#tbt Los Angeles and the history of California #wine

17 Sep

Happy Throwback Thursday, darlings! This little-known snippet of Los Angeles history is for all of you California wine lovers out there. I first posted this piece three years ago, and I was beyond thrilled to get a comment from a relative of Jean-Louis Vignes, as well as from a gent who had just finished a book about L.A.’s place in the history of California’s wine industry. Speaking of throwbacks, raise a glass and join me in an off-key rendition of “I Love L.A.” (with apologies to Randy Newman). 

For better or for worse, Los Angeles has spawned the Barbie doll, the film industry, the Cobb Salad, and yours truly. As L.A. celebrates its 231st birthday today, it’s worth noting that Los Angeles, not Napa or Sonoma, gave birth to the California wine industry.

VINES

Angelenos who have taken high school French will know that ‘vignes’ is the French word for vines. As Señorita Vino recently learned, Jean-Louis Vignes was the aptly named French immigrant who planted European grape varieties a stone’s throw from downtown Los Angeles in 1831. He called his vineyard El Aliso, and present-day Aliso and Vignes streets are named for Vignes’ contribution to Los Angeles history.

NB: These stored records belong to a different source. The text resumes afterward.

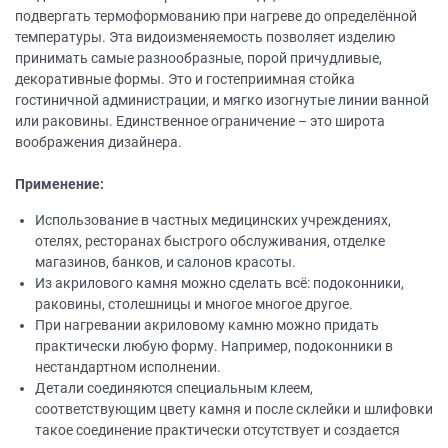
подвергать термоформованию при нагреве до определённой
температуры. Эта видоизменяемость позволяет изделию
принимать самые разнообразные, порой причудливые,
декоративные формы. Это и гостеприимная стойка
гостиничной администрации, и мягко изогнутые линии ванной
или раковины. Единственное ограничение – это широта
воображения дизайнера.
Применение:
Использование в частных медицинских учреждениях,
отелях, ресторанах быстрого обслуживания, отделке
магазинов, банков, и салонов красоты.
Из акрилового камня можно сделать всё: подоконники,
раковины, столешницы и многое многое другое.
При нагревании акриловому камню можно придать
практически любую форму. Например, подоконники в
нестандартном исполнении.
Детали соединяются специальным клеем,
соответствующим цвету камня и после склейки и шлифовки
такое соединение практически отсутствует и создается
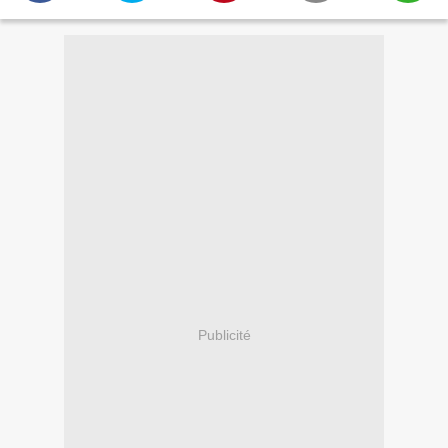
Publicité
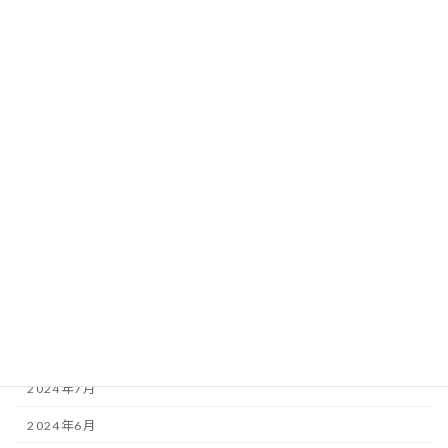
2025年7月
2025年5月
2025年4月
2025年3月
2025年2月
2025年1月
2024年12月
2024年11月
2024年9月
2024年8月
2024年7月
2024年6月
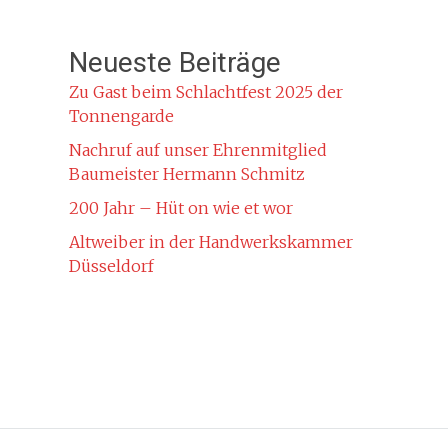
Neueste Beiträge
Zu Gast beim Schlachtfest 2025 der
Tonnengarde
Nachruf auf unser Ehrenmitglied
Baumeister Hermann Schmitz
200 Jahr – Hüt on wie et wor
Altweiber in der Handwerkskammer
Düsseldorf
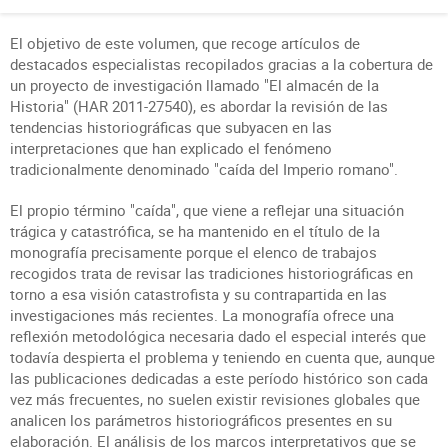
El objetivo de este volumen, que recoge artículos de
destacados especialistas recopilados gracias a la cobertura de
un proyecto de investigación llamado "El almacén de la
Historia" (HAR 2011-27540), es abordar la revisión de las
tendencias historiográficas que subyacen en las
interpretaciones que han explicado el fenómeno
tradicionalmente denominado "caída del Imperio romano".
El propio término "caída", que viene a reflejar una situación
trágica y catastrófica, se ha mantenido en el título de la
monografía precisamente porque el elenco de trabajos
recogidos trata de revisar las tradiciones historiográficas en
torno a esa visión catastrofista y su contrapartida en las
investigaciones más recientes. La monografía ofrece una
reflexión metodológica necesaria dado el especial interés que
todavía despierta el problema y teniendo en cuenta que, aunque
las publicaciones dedicadas a este período histórico son cada
vez más frecuentes, no suelen existir revisiones globales que
analicen los parámetros historiográficos presentes en su
elaboración. El análisis de los marcos interpretativos que se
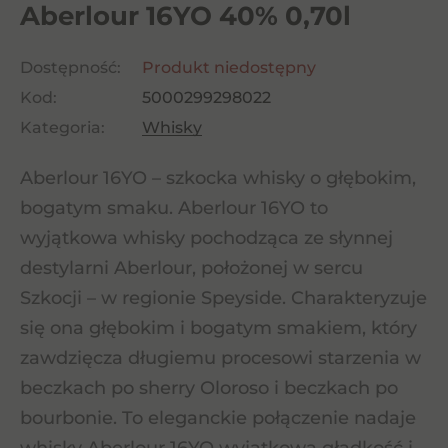
Aberlour 16YO 40% 0,70l
Dostępność:
Produkt niedostępny
Kod:
5000299298022
Kategoria:
Whisky
Aberlour 16YO – szkocka whisky o głębokim,
bogatym smaku. Aberlour 16YO to
wyjątkowa whisky pochodząca ze słynnej
destylarni Aberlour, położonej w sercu
Szkocji – w regionie Speyside. Charakteryzuje
się ona głębokim i bogatym smakiem, który
zawdzięcza długiemu procesowi starzenia w
beczkach po sherry Oloroso i beczkach po
bourbonie. To eleganckie połączenie nadaje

LA's first vineyards were planted a stone's throw from Union Station.

LA’s first vineyards were planted a stone’s throw from Union Station.

While Vignes was the first in California to plant a commercial vineyard, the Spanish missionaries were the first to grow grapes in California. Father Junipero Serra is credited by some sources as having planted the first vineyard in California at Mission San Diego de Alcalá around 1770. These grapes were of the Mission variety and used to make sacramental wine.

Not satisfied with the quality of wine made from Mission grapes, Vignes, a native of Bordeaux, France, imported two of his native region’s more prominent grape varieties, Cabernet Franc and Sauvignon Blanc. A barrel maker by trade, Vignes aged his wines in barrels made from trees grown in L.A.’s San Bernardino Mountains.

BARRELS By 1849, the Gold Rush had caused a population boom in Northern California, and the Napa and Sonoma Valleys became the hub of California winemaking. Which brings us (at warp speed) to today.

A toast 24 floors above L.A.'s 110 Freeway, two miles south of where Vignes planted his first vines.

A toast 24 floors above L.A.’s 110 Freeway, two miles south of where Vignes planted his first vines.

Join me in raising a glass to celebrate 231 years since the founding of the City of Angels, birthplace of the tortilla chip, the French Dip, and California’s wine industry. ¡Salud!